Sometimes I read a book that makes me either want to quit writing altogether or makes me want to push myself to be a better writer, to put more depth into my research, to really drill down into each word I write in order to avoid cliches. The Warm Hands of Ghosts by Katherin Arden is one such book. It is exquisite in its prose and craft.
Set in 1917 to 1918, The Warm Hands of Ghosts is an atmospheric historical fantasy that follows a pair of Canadian siblings as they navigate war and its effects. Laura is a former combat nurse who was discharged following an injury and sent back home to Canada. However, she’s drawn back to Europe when her brother Freddie’s coat and tags are sent to her with no explanation as towhat happened to him or whether he’s even alive.
While volunteering as a nurse at a civilian-run hospital, Laura seeks answers about her brother’s fate and discovers that something supernatural may be afoot.
Meanwhile, Freddie is held captive by a mysterious fiddler who seems to appear along the front at random. Soldiers go to the fiddler for a night of drinking and music and when they try to find him again, they can’t. Then they go insane.
I absolutely adored this book. It may be one of my new favorites, and a large part of that comes down to the characters. Laura is prickly, pragmatic, and utterly lovable in her devotion to her brother, her work, and her friends. She’s complicated and ornery and sometimes she thinks ugly things, but I couldn’t help but adore her as I read the story of her search for her sibling. And that’s another thing I loved about this story, that it put a sibling relationship center stage above all others. I have a close relationship with my own younger brother and so maybe I saw something of our relationship in Laura and Freddie: their loyalty, their love. But I also admired the fact that Laura has to come to terms with the fact that after everything Freddie goes through, he’s not the same Freddie anymore and there are parts of him that she can’t understand anymore (I’m not sure if that counts as a spoiler).
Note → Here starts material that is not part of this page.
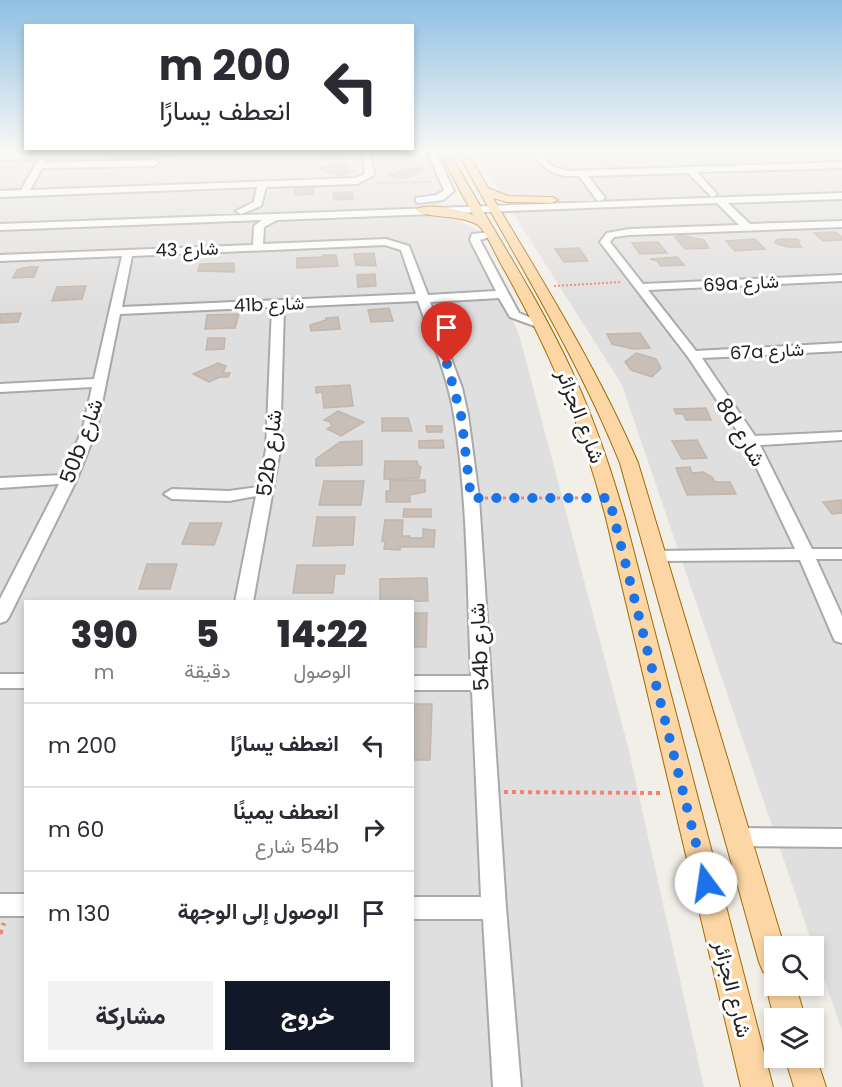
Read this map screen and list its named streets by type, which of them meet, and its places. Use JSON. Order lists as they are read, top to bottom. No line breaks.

Freddie is a sensitive artist and poet who should never have gone to war and my heart broke for him as he struggled to come to terms with everything he had to do to survive.
Winter is a German soldier whose fate ends up tied to Freddie’s and I adore him. He is stoic and kind and it would have been so easy to exclude him from the narrative, to not have any German characters, but Arden doesn’t. Instead, Winter shows us that the war is just as terrible for the German infantry as it is for the Allies and that the true enemies are the higher-ups who’ve never been to the front, and the war itself.
The Warm Hands of Ghosts is also a meditation on the end of the world. I can’t remember where I heard this, probably a podcast or a news story about war refugees, but somebody said something along the lines of how the apocalypse is happening all the time. It isn’t one singular event that happens to everybody worldwide simultaneously. The apocalypse is personal, everyone has their own. But even if the world is ending, there’s a new world waiting on the other side. In school, my history teachers talked a lot about WWI being a turning point in history: the dying of the old world and the birth of the world as we know it. I think Arden did an exceptional job highlighting that idea.
Anyway, I highly recommend this book to fantasy and history lovers alike.